As more than 30 Warriors' Watch Riders mounted their motorcycles and climbed into cars with horns blaring in a 7-Eleven parking lot, the party had already begun for Senior Airman Bradley Taylor.
Dozens of family members, old college roommates and even a military buddy or two were enjoying the start of the Blackhawks game when the welcoming party thundered into his neighborhood in an unincorporated area near Bartlett. The 27-year-old Bartlett High School graduate soon was swarmed with pats on the back and cheers for his recent military service overseas.

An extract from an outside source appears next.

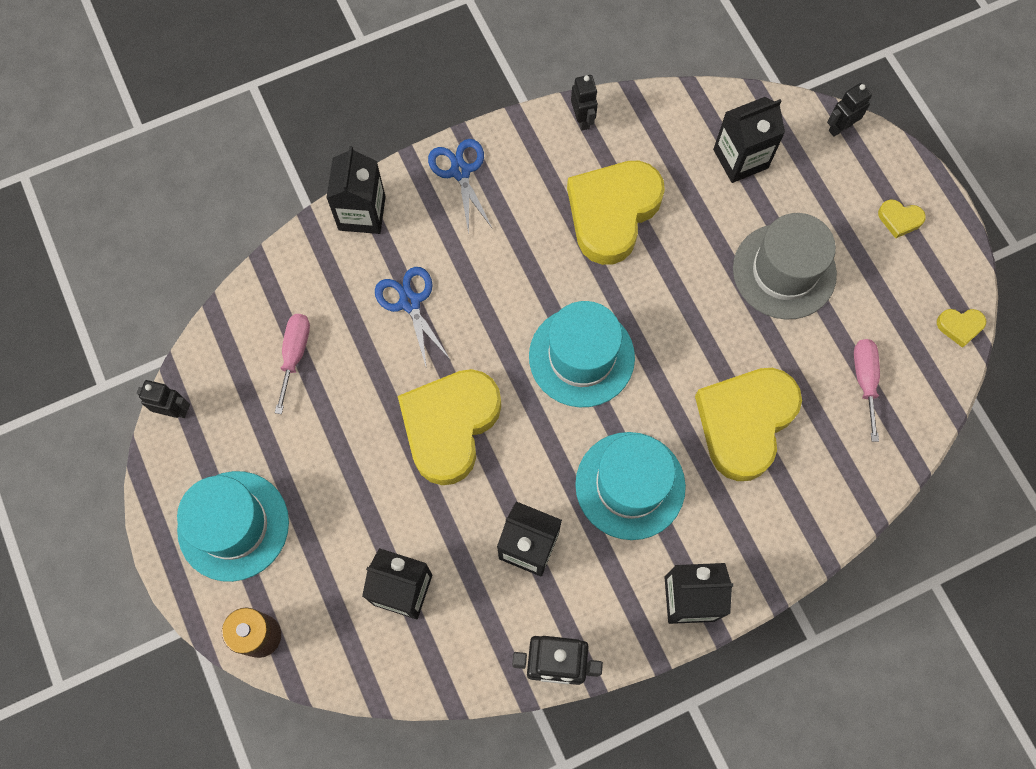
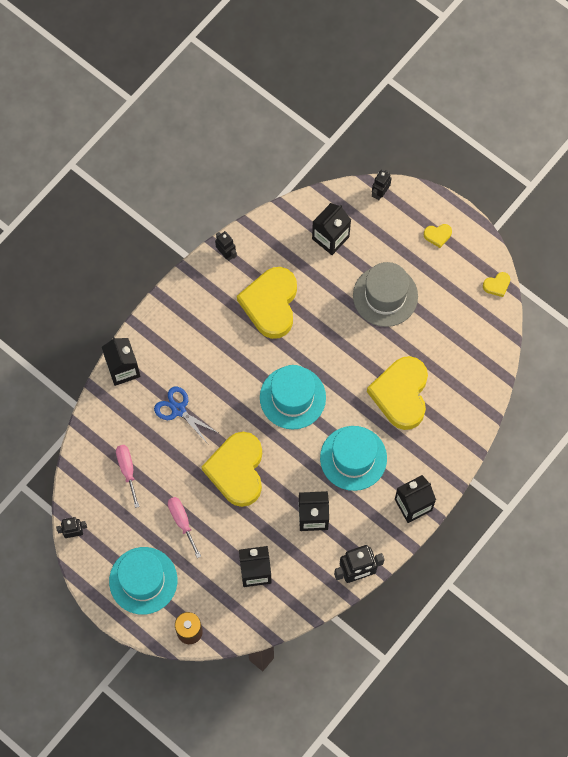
camera: 25 degrees left, 0 degrees up
(460, 171) = (169, 317): blue scissors -> none
(864, 380) = (457, 340): pink screwdriver -> pink screwdriver (182, 521)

Contact information ( * required )
"I love coming home," Taylor said to the gathered crowd.
It's been about 10 years since he spent much time at home. Taylor attended Iowa State University after high school, playing on the hockey team and participating in Air Force ROTC while there. After college, Taylor enlisted in the Air Force and graduated first out of 900 cadets in his boot camp class. He followed that showing by becoming the top airman in his explosives ordnance disposal training. From there, he deployed to Iraq for nine months; a nine-month deployment to Afghanistan followed. Taylor's homecoming is a brief stint before he starts an officer training program in Seattle.
"Military is what I wanted to do," Taylor said. "But my dad always said to get my education. I'm glad I did. I was young and a little out of control and probably wouldn't have made it in the military before college. I make much better decisions now."
During his deployments, Taylor served by defusing and disposing of improvised explosive devices in both Iraq and Afghanistan. He said the danger isn't his primary concern.
"I'm just trying to step up," Taylor said. "I want to live up to the standards that those who came before me set."
Taylor said there is a lot of camaraderie in the military, including respect between the various branches. He said he is very sure he is pursuing a calling in the military.
"I've been told by a couple people that if you don't love what you do, you need to find something else," Taylor said. "People respect what I do. And I feel great."